Arrivée à Johannesburg malgré des retards liés aux tensions géopolitiques au Moyen-Orient, la cargaison a été annoncée par le ministre de l’Agriculture, John Steenhuisen. Importée par la société Dunevax, mandatée par l’État, cette livraison vise à protéger le cheptel face à une épidémie qui touche l’ensemble du territoire.
Depuis 2024, le pays est confronté à une épizootie désormais présente dans ses neuf provinces, avec plus de 935 foyers recensés et notifiés à l’Organisation mondiale de la santé animale. Face à l’ampleur de la situation, le président Cyril Ramaphosa a déclaré, au début de l’année 2026, l’état de catastrophe nationale.
Pour contenir la crise, le gouvernement avait déjà déboursé, entre mars et juillet 2025, plus de 72 millions de rands (4,4 millions de dollars) pour l’acquisition de 900 000 doses.

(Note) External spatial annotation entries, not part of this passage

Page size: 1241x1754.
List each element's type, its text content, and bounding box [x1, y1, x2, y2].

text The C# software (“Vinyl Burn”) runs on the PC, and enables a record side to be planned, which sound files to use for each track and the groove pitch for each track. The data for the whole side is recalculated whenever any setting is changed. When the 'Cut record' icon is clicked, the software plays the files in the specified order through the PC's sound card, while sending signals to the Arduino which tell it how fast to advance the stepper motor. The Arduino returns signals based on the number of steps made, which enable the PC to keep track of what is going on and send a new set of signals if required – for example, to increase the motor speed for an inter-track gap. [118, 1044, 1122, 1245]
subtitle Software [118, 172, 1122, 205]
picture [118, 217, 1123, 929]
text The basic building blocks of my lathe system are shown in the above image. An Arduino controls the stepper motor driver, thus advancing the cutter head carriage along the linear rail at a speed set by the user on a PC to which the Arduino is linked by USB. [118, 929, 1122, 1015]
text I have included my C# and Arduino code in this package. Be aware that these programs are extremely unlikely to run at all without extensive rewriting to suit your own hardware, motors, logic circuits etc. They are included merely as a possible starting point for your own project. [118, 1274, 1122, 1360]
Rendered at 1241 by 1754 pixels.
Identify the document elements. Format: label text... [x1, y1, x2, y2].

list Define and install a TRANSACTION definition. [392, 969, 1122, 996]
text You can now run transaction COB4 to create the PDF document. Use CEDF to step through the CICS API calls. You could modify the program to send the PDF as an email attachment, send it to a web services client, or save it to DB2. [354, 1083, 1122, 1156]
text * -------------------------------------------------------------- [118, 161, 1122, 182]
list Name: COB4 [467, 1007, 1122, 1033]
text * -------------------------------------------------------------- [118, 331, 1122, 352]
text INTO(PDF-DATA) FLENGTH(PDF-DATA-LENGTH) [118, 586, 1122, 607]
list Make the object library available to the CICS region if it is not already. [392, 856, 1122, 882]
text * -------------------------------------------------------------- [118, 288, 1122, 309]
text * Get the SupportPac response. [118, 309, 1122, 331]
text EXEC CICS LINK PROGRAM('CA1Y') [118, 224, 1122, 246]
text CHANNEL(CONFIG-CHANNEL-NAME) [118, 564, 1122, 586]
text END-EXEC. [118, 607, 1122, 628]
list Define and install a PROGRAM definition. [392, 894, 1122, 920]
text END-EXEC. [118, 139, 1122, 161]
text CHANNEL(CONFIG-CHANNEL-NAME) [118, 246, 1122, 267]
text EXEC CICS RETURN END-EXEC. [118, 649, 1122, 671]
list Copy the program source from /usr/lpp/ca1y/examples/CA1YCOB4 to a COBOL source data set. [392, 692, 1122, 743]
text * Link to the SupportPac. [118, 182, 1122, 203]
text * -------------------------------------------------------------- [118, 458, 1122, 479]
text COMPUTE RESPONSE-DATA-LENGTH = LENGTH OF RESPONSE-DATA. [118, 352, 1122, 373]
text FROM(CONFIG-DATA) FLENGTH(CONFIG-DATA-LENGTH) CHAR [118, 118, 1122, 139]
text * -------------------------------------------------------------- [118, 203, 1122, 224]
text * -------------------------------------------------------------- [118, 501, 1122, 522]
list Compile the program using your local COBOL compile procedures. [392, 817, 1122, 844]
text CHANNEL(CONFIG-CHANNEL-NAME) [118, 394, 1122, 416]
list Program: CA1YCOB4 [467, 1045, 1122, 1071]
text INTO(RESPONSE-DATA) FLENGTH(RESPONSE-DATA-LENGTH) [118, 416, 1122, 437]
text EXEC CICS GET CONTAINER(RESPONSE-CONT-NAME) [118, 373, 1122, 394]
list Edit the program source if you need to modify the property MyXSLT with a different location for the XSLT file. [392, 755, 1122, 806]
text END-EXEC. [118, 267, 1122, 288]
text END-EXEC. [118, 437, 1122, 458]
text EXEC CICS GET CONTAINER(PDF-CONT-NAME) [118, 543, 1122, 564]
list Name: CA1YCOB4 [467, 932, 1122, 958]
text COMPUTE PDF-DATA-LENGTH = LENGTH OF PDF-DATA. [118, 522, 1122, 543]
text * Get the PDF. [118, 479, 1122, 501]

À cela s’est ajouté un million de vaccins produits par le laboratoire argentin Biogénesis Bagó, livrés le 21 février 2025.
Première puissance agricole du continent, l’Afrique du Sud tire près de la moitié de la valeur ajoutée de son secteur agricole de l’élevage, dans une économie dont le PIB était estimé à 401 milliards de dollars en 2024. Confronté aux restrictions à l’exportation et à la persistance de l’épizootie, le pays accélère désormais la production locale de vaccins afin de réduire sa dépendance aux importations.